In an announcement that made every cat lover’s world shift on its axis, Australia declared it was embarking on a five year extermination campaign to put to death 2,000,000 cats. The genocide is mind-boggling and medieval in scope, scale, and barbarism.
In the U.S., likewise, Washington, D.C. officials announced a desire to “revisit TNR”, a euphemism to begin putting community cats to death despite a very successful sterilization and release initiative that has brought District shelter death rates to all-time lows. (They also announced a bid to kill geese, deer, and other animals.) This backtracking in a city with a progressive government and successful TNR program shows how quickly defeat can be snatched from the jaws of “victory.”
Caretakers continue to be cited and in some cases threatened with jail for feeding cats in the U.S. and legislation to clarify that TNR was legal in Virginia failed after PETA and its acolytes convinced legislators that community cats were better dead than fed. PETA also joined with hunters to deny funding for TNR efforts in New York. And the level of anti-cat sentiment in both the “scientific” and popular press appears to be increasing.
While PETA’s war on cats has more to do with the dark impulses of its founder Ingrid Newkirk, the others are driven by the environmental movement’s hijacking by invasion biologists who claim that the cats are “not native” and therefore must be killed. “Non-native” and “invasive species” are terms that have entered the lexicon of popular culture and become pejorative, inspiring unwarranted fear, knee-jerk suspicion, and a lack of thoughtfulness and moral consideration. They are language of intolerance, based on an idea we have thoroughly rejected in our treatment of our fellow human beings—that the value of a living being can be reduced merely to its place of ancestral origin. And when we speak these words, repeat them and pay lip service to their perceived implication that we must revere the familiar and disdain the foreign, we should not only be ashamed to do so, but realize that we are opening the floodgates of expression to our darker natures and our most base instincts—impulses which have been responsible for the most regrettable moments in human history. Indeed, Invasion biology has likely surpassed regressive shelters as the primary threat to the well-being of community cats.

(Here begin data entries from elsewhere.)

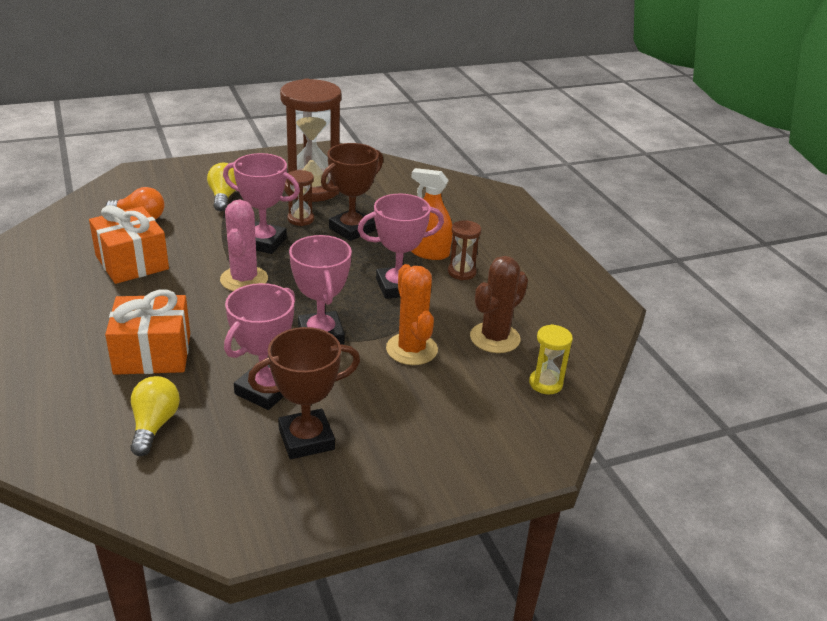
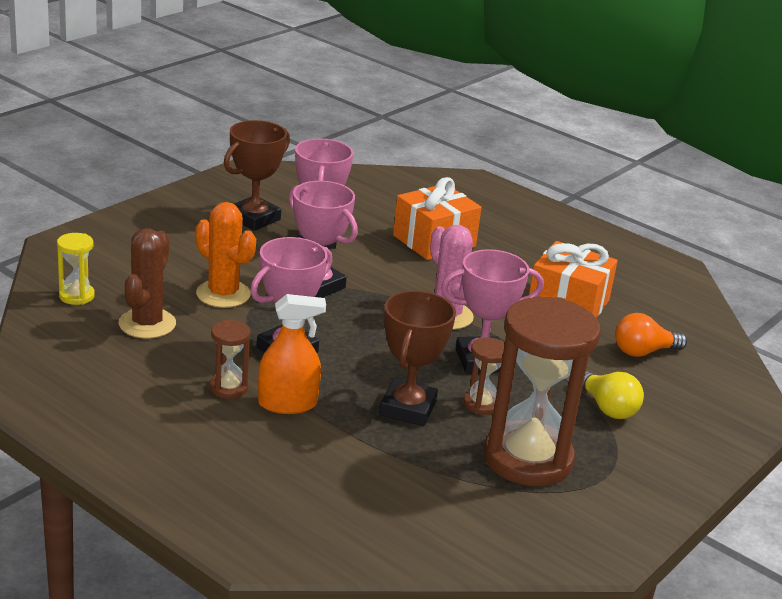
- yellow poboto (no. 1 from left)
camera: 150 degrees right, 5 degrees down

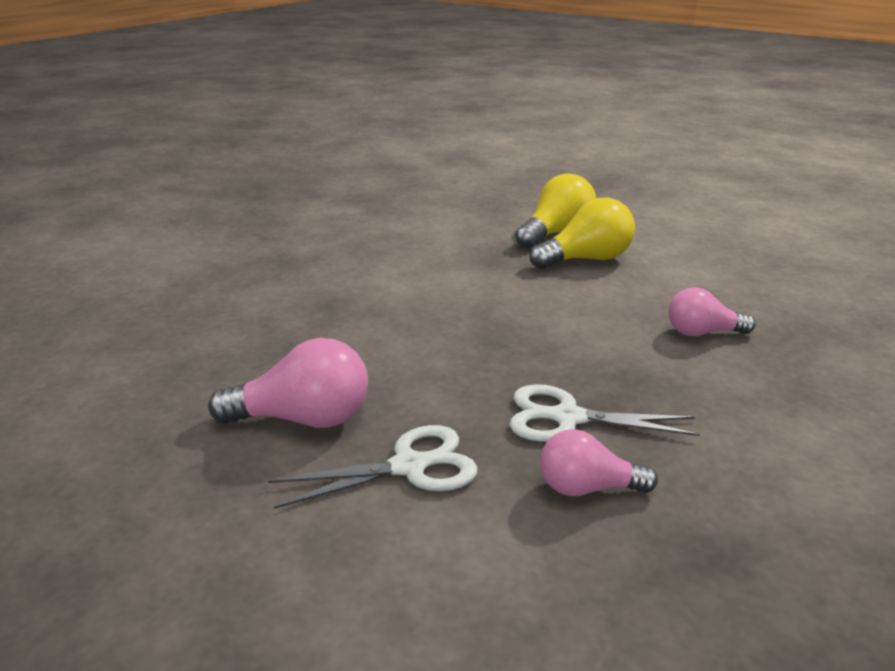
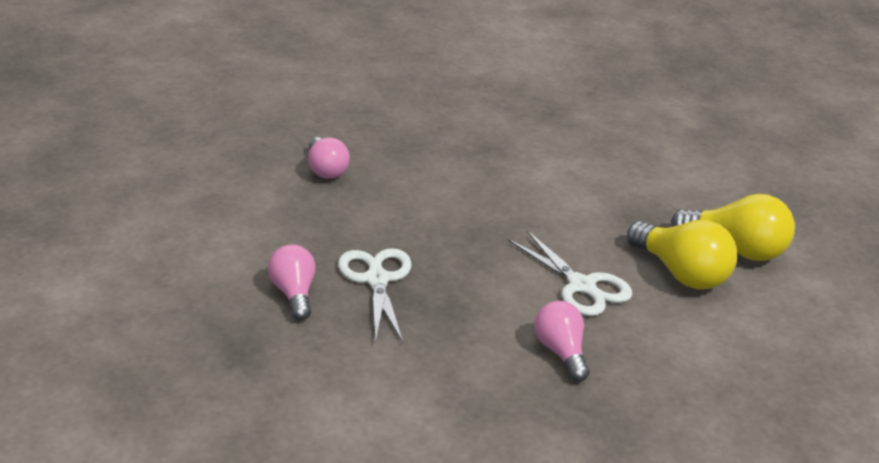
~ pink poboto (no. 1 from left in the first image) x0.66
~ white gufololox (no. 1 from left in the first image) to white gufololox (no. 2 from left)
camera: 70 degrees right, 5 degrees up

Not surprisingly, conservation has become synonymous with killing. That’s not just my view: it is a truth that these pseudo-environmentalists do not deny and in fact openly promote (as this full page ad in an environmental magazine admits). And not only are cats (and other animals) being killed, killing is done in some of the most brutal ways possible: by electrocution, poisoning (including anticoagulants which cause animals to slowly and painfully die), snare traps, and shooting. In the U.S. the killing is less brutal and more sanitized (except in gassing states where it is tantamount to torture): cats are rounded up and injected with a fatal dose of poison, but it is killing nonetheless.
We’re making progress to be sure. Communities across the country are radically increasing lifesaving through adoption, we’re impacting the “kitten mill” system by passing laws making it illegal in cities to sell commercially-bred cats in pet stores, and more communities are embracing sterilization and release. But it is too soon to declare victory. And too soon to call 2015 the year of the cat in the U.S. or elsewhere. For that to happen, we must gain strength from our many victories for cats and redouble our efforts to reform the historically regressive practices of our nation’s shelters, while driving the terms “invasive species” and “non-native” into a well-deserved extinction.